Agile Property Holdings Ltd. (3383), the developer controlled by Chinese billionaire Chen Zhuolin, said it sold 7.8 billion yuan at its biggest project in Sanya last year, a 30 percent increase from a year earlier. The Clearwater Bay is a 20 billion-yuan investment with residential apartments, villas, five-star hotels, a yacht club, shopping mall and golf course.

Boom, Bust

Hainan is no stranger to booms and busts. In 1993, home prices on the 34,000-square-kilometer (13,127-square-mile) island exceeded those in Beijing and Shanghai by as much a two to three times after the province was spun off from Guangdong province to become China’s biggest Special Economic Zone at the time, according to Mizuho Securities Asia Ltd.

When the bubble burst in 1995, as Beijing tightened monetary policy and prodded banks into canceling loans, some developers went bankrupt, leaving unfinished real estate projects and a decade-long subdued market on Hainan.

An increasing middle and wealthy class is now helping underpin demand for vacation homes, according to Savills.

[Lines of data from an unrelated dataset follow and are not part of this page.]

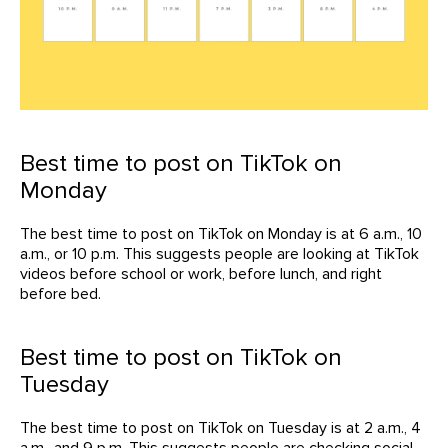
Best time to post on TikTok on
Monday
The best time to post on TikTok on Monday is at 6 a.m., 10
a.m., or 10 p.m. This suggests people are looking at TikTok
videos before school or work, before lunch, and right
before bed.
Best time to post on TikTok on
Tuesday
The best time to post on TikTok on Tuesday is at 2 a.m., 4
a.m., and 9 p.m. This suggests people are checking social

“Obviously there’s still a certain degree of investment sentiment today, but what you see a lot more now is actually some form of self-use as well,” said James Macdonald, Shanghai-based head of China research for Savills. “It is quite clear why people go to Sanya: It is because of the beaches, the weather, the seafood, and the luxury relaxing lifestyle. With the size of China, you need to have something unique to be able to stand out and sustain certain demand to support your property market.”